Bandiere della Palestina davanti alla basilica di Collemaggio, poi il corteo lungo le vie del centro storico: a L’Aquila solidarietà per i tre imputati palestinesi
I tre, Anan Yaeesh, Ali Irar e Mansour Doghmosh, sono imputati nel processo in corso all’Aquila per presunti legami con la resistenza all’occupazione israeliana.
La mobilitazione si inserisce in una tre giorni di iniziative che accompagna la ripresa del dibattimento in aula. Nelle ultime udienze sono stati ascoltati diversi testimoni dell’accusa.
Tra i nodi principali: l’interpretazione di messaggi e chat, al centro del fascicolo, e la questione delle fonti informative.
In particolare, sono emerse annotazioni attribuite a servizi israeliani, non ammesse però nel fascicolo del dibattimento. Ieri ha testimoniato Alessia Fiordigigli, della Digos, che ha ricostruito l’attività d’indagine riferita ai territori occupati, in particolare a Tulkarem, in Cisgiordania, teatro dei fatti contestati.
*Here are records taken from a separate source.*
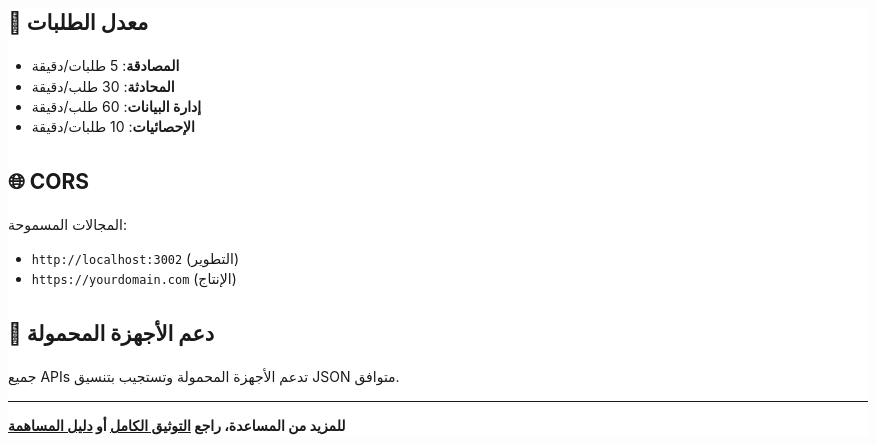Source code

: ## 🔄 معدل الطلبات

- **المصادقة**: 5 طلبات/دقيقة
- **المحادثة**: 30 طلب/دقيقة
- **إدارة البيانات**: 60 طلب/دقيقة
- **الإحصائيات**: 10 طلبات/دقيقة

## 🌐 CORS

المجالات المسموحة:
- `http://localhost:3002` (التطوير)
- `https://yourdomain.com` (الإنتاج)

## 📱 دعم الأجهزة المحمولة

جميع APIs تدعم الأجهزة المحمولة وتستجيب بتنسيق JSON متوافق.

---

**للمزيد من المساعدة، راجع [التوثيق الكامل](README.md) أو [دليل المساهمة](CONTRIBUTING.md)**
“Le chat continuano a rappresentare uno snodo centrale del processo, ma è difficile decifrarle senza un contesto preciso – ha spiegato all’ANSA Khaled El Qaisi, attivista, osservatore legale e mediatore culturale – Sono state oggetto di discussione anche oggi, come nell’udienza precedente. Si sta cercando di capire cosa davvero significhino nel merito. A fronte di domande circostanziate su eventi e luoghi specifici – ha aggiunto El Qaisi – la teste della Digos ha faticato a fornire elementi utili a chiarire la situazione”.
Gli attivisti in corteo contestano “indagini svolte su Google e il sequestro di armi giocattolo”.
Era attesa anche la testimonianza di Vincenzo Troiani, sempre della Polizia, ma l’audizione è stata rinviata a oggi per mancanza di tempo. Attesa anche la testimonianza di personale della Guardia di Finanza in merito a transazioni di denaro.